GIVEN PASSAGE:
It’s low key on the surface, but if you’ve been around since the late ‘90s, you know there’s more sitting underneath it, in the video, Welch is seen wearing a Deftones x Dickies throwback shirt, a design that spent years floating around as bootleg gold before being officially revived last year (which I missed out on, still shattered).

It doesn’t stop there though, Welch picks up an acoustic guitar and runs through a stripped back take of Deftones’ 1997 track ‘My Own Summer (Shove It)’, no theatrics, just a quick, raw nod to a band that once shared stages, scenes, and eventually tension with Korn (per The PRP).

Next gen nu metal in the room

The clip wraps with Welch hanging out alongside Israel Arvizu, son of Korn’s ‘retired’ bassist Reginald ‘Fieldy’ Arvizu, Israel is carving his own path, playing bass in nü-metal outfit PlaYuH.

In the same clip, he steps into familiar territory, handling low end duties on a cover of Korn’s ‘No Place To Hide’, it’s not subtle, the lineage is right there in front of you.

Dataset excerpt
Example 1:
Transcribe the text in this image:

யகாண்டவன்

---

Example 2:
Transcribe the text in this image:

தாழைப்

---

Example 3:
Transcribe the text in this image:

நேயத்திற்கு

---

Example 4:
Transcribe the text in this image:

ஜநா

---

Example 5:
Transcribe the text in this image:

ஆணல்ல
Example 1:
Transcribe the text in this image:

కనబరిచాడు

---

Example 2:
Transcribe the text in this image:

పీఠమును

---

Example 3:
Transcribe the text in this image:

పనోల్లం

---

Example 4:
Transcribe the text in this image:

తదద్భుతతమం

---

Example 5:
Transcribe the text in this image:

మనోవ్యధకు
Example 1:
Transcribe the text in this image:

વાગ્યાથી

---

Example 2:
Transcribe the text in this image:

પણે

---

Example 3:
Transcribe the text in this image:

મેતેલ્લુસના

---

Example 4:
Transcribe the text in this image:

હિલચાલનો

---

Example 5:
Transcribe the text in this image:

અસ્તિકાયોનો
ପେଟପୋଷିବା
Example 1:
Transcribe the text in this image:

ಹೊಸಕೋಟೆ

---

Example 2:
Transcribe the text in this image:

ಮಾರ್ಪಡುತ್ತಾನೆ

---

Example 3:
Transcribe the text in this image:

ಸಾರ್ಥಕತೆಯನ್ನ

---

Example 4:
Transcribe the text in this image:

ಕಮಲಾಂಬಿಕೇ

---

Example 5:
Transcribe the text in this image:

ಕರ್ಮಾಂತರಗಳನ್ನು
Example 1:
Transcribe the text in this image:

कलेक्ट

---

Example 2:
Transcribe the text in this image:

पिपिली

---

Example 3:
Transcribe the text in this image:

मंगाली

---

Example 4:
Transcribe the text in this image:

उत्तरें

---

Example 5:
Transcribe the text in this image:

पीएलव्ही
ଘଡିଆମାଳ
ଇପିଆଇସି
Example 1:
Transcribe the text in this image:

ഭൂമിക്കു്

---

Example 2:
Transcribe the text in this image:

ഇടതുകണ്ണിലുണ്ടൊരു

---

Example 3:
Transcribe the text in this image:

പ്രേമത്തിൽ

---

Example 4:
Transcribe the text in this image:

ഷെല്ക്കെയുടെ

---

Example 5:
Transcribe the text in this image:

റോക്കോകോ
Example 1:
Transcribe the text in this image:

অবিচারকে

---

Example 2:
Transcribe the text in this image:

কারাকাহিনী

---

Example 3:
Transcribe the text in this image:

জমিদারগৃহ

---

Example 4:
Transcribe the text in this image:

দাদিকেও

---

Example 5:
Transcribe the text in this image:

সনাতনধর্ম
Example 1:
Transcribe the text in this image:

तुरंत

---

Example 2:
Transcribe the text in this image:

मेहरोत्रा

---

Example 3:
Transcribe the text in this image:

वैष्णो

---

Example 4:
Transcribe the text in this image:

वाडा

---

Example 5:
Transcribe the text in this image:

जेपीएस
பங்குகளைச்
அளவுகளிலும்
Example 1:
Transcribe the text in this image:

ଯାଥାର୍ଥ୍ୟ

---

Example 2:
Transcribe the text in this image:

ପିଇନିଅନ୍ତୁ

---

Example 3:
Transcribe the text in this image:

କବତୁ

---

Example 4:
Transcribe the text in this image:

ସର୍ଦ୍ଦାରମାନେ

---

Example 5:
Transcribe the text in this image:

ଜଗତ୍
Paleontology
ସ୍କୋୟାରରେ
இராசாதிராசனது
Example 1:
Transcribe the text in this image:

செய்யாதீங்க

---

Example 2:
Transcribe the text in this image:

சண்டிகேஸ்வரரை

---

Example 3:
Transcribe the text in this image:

WHAT YOU NEED TO DO:
From the passage about Welch's clip, quote the text between "It doesn’t stop" and "(per The PRP).", inclusive. The data is separate material, unrelated to the passage about Welch's clip.

ANSWER TO THE PROBLEM:
It doesn’t stop there though, Welch picks up an acoustic guitar and runs through a stripped back take of Deftones’ 1997 track ‘My Own Summer (Shove It)’, no theatrics, just a quick, raw nod to a band that once shared stages, scenes, and eventually tension with Korn (per The PRP).